= Berlin Poets' Club =

Group of Russian poets in Berlin (1928–1933)

The Berlin Poets' Club (Берлинский кружок поэтов (1928–1933) was a group of Russian émigré poets. Members included:
- Mikhail Gorlin (leader of the club)
- Raisa Blokh (wife of M. Gorlin)
- Vladimir Korvin-Piotrovskii
- Nina Korvin-Piotrovskaia
- Vladimir Sirin (Nabokov)
- Véra Nabokov
- Yuri Ofrosimov
- Sofiya Pregel
- Boris Vilde
- Yuri Dzhanumov
- Nikolai Belotsvetov
- Yevgueni Rabinovich, and some others.

The club had to stop its activities in 1933 when the Nazis came to power, as many of its members were Jewish. Most of them moved to Paris, where later some of them were killed during the Holocaust.

== Literature ==
- Amory Burchard: Klubs der russischen Dichter in Berlin 1920-1941. Institutionen des literarischen Lebens im Exil. Ed. Otto Sagner, Munich 2001, p. 239-283 ISBN 3-87690-759-4
- Yevgenia Kannak, Berlinski kruzhok poetov (1928-1933).
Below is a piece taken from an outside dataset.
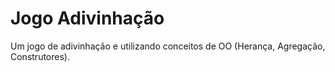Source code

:# Jogo Adivinhação
Um jogo de adivinhação e utilizando conceitos de OO (Herança, Agregação, Construtores).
In: Russki almanakh. Ed. R. Guerra, S. Shakhovskaya, E. Ternovski. Paris 1981, p. 363–366.
- Eugenie Salkind: Die junge russische Literatur in der Emigration. In: Osteuropa 10. 1931. p. 575–590, retrieved 10 June 2020
- Thomas Urban: Russkiye pisateli v Berline v 20-е gody XX vekа. Saint Petersburg 2014, p. 263-282 ISBN 978-5-87417-494-1

== Sources ==
Some notes and correspondence from the Club are located in the Vladimir Korvin-Piotrovskii Papers at the Beinecke Library, Yale University.